İki düzensiz, hastalıklı ve salak kalp.

                    İşin aslı dizlerim artık kendi bedenimi taşıyacak kadar güçlü hissettirmiyordu. Eğer bedenlerimizi birer kalkan misali birbirimize yaslamasaydık dik durabileceğimi zannetmiyordum. Canımın tüm acısına rağmen hapis olduğum odanın oldukça lüks tuvaletinde, etrafta bulunan tahta parçalarından çoğu canımı yakarken ona sarılıyor olmam ne kadar da ironikti.

''Harry, artık ayağa kalkman gerekiyor.'' Eğer birkaç saniye daha orada kalacak olsaydım bir daha ayağa kalkamayacağımdan korkuyordum. Bunun yanı sıra eğer kafamı geri çeken taraf ilk ben olursam üstüme yıkılabilirdi. Mükemmel bir mimari eserdik aslında hiç yapılmaması gereken.

''Harry, beni duyuyor musun? Ayağa kalkmalıyız.'' Ne olduğunu anlamadan kendimi emekleme pozisyonunda buldum. O kadar hızlı ayağa kalkmıştı ki kendimi toparlamak için bir salise bile bulamamıştım. Ayağa kalkarken bacaklarımda olan çiziklere bakıp yüzümü buruşturdum.
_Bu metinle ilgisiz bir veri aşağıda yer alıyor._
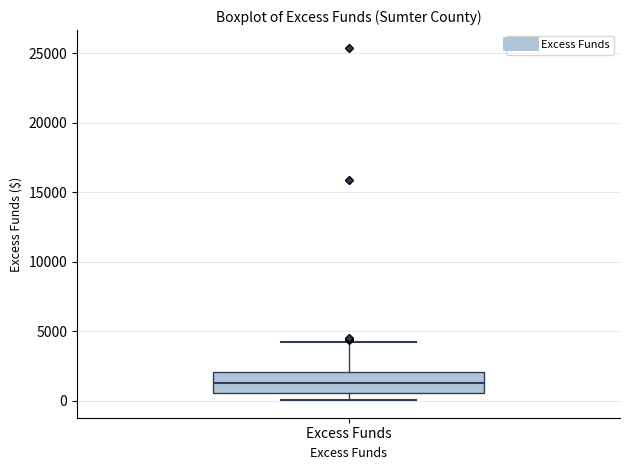

Transcribe this box plot: give where the median line is, the range the box spans, and where the two whiskers end, as read against the y-axis. The values are not printed on the chart, so give them approximately, as read against the axis.

median 1500, box 500 to 2000, whiskers 0 to 4000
''Hiç dengede durmayan bir terazi gibisin.'' Dedim kendimi biraz önce olduğu gibi yataktaki yerime atmadan hemen önce. ''Biliyorum.'' Ellerimi hala ıslak olan saçlarımın arasından geçirirken gözlerimi tuvaletten uzak tutmaya çalıştım. ''Sen uyandığında her şey eski haline dönmüş olur.'' Dedi. ''Beni memnun etmeye çalışmak için biraz geç.'' Bana baktı. ''Senin de benden pek bir farkın yok.'' Diye söylenirken saçlarımdan süzülen suyla ıslanmış olan tişörtümün üzerime yapışmasını engellemeye çalışıyordum. ''Ne?'' Sordum.

''Biz bir terazinin tam ortasında duruyoruz. Dengede durmamız imkansız.'' Dudağımı ıssırarak yüzüne baktım. ''Nesin sen Harry? Bazen o kadar insan oluyorsun ki kendimden başka tek tanıdığım kişi senmişsin gibi hissediyorum.'' Gözlerini kaşımızda duran duvara dikti ve güldü.
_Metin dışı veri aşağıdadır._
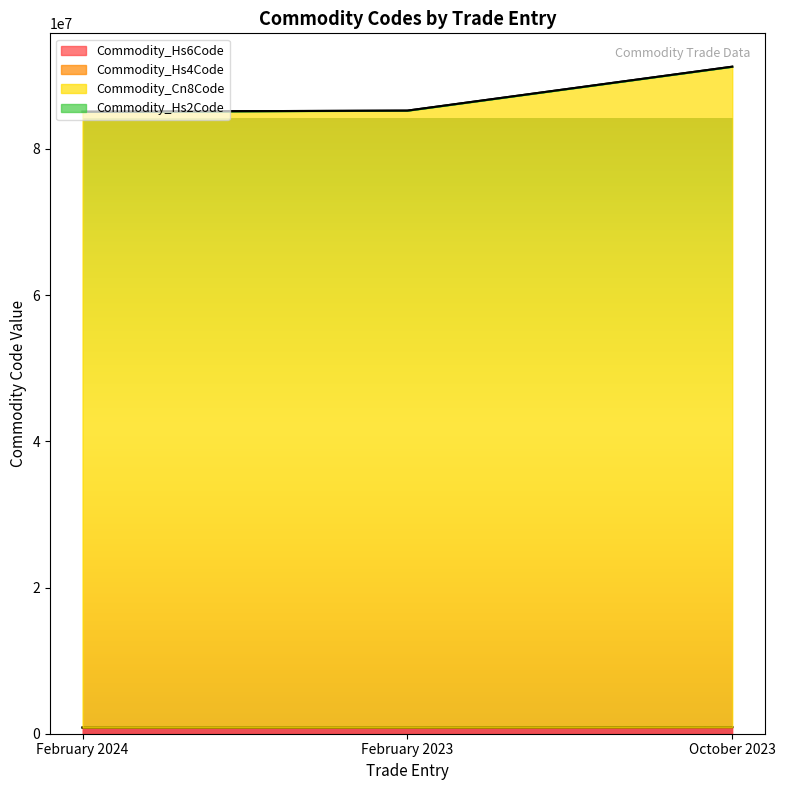

Between February 2023 and October 2023, which is larger?

October 2023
''Ben.'' Dedi. ''Ben görünümü tam bir insana benzeyen bir uzaylıyım.'' Güldüm. ''Beni aydınlatıyorsun.'' Tepki vermeden devam etti. '' Sende olan tüm organlara sahibim. Bunun yanı sıra senden on kat belki daha da fazla koku alabilir, uzağı görebilir ve işitebilirim. Normal bir insana göre çok güçlüyüm. Senin gördüğünün yanı sıra birçok yeteneğe sahibim. Ha, bir de DNA denilen o tuhaf şeye sahip değilim.'' Şaşırmamış gibi davransam inanır mıydı? Büyük ihtimalle inanmazdı. Boiu boşuna rol yapıp kendimş yormama gerek yoktu.
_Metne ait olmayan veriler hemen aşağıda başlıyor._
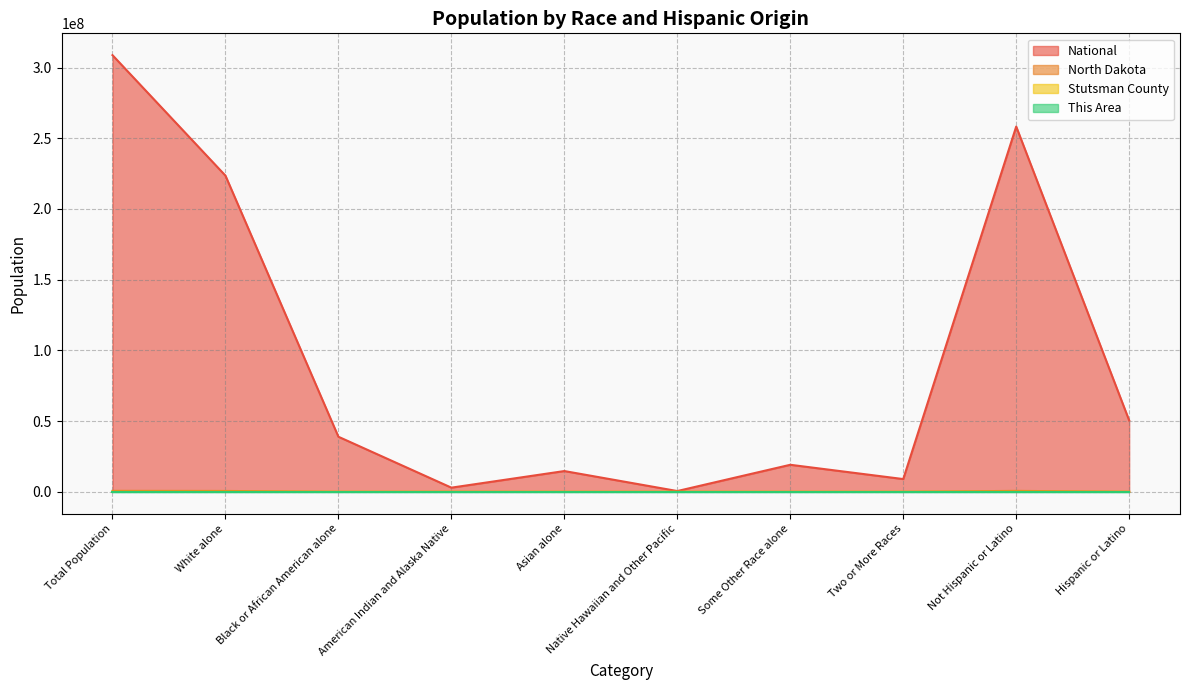

The value of Stutsman County at Not Hispanic or Latino is 20739. True or false?

True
''Ne, DNA denilen o tuhaf şeye sahip değil misin?'' Güldü. ''Dikkat ettiğin tek şey bu değil mi?'' Kaşlarımı çattım. ''Seni DNA'sız pislik!'' Bana baktı ve gülmeye devam etti. ''Bu hiç anlamlı gelmiyor.'' Dedim yüzümü buruşturarak. ''Gerçekten uzaylı olmam ya da diğer güçlerim hiç saçma değil de DNA'ya sahip olmamam saçma yani?'' Kafamla onayladım.

''Diğer özelliklerini hayvan olmana bağlıyorum.'' Kaşlarını çatarak yüzüme baktı. ''Hiçbir zaman benden korkmayacaksın değil mi?'' Kafama olumlu anlamda salladım. ''Bana hiçbir zaman birinci kuralı söylememen gerektiğini kavradığına sevindim.''

''Merakını giderebildim mi?'' Kafamla onayladım. ''Şimdi yemek yememi sağlamak zorundasın.'' Ellerini tokuşturdu. ''Bugün duyduğum en güzel şey.'' Dedi ayağa kalkarken. Hızlıca dolabına yürüdü ve üstündeki tişörtü çıkararak yere attı. Bunun yerine aynı renk bir tişört giydi. Dolabın kapağını örttüğünde yüzüne inen maskeyi fark edebiliyordum. Dışarı çıkmadan hemen önce seslendim.

''Harry?'' Durdu. ''Ben de seninle gelebilir miyim?'' Ve cevap vermesini bekledim.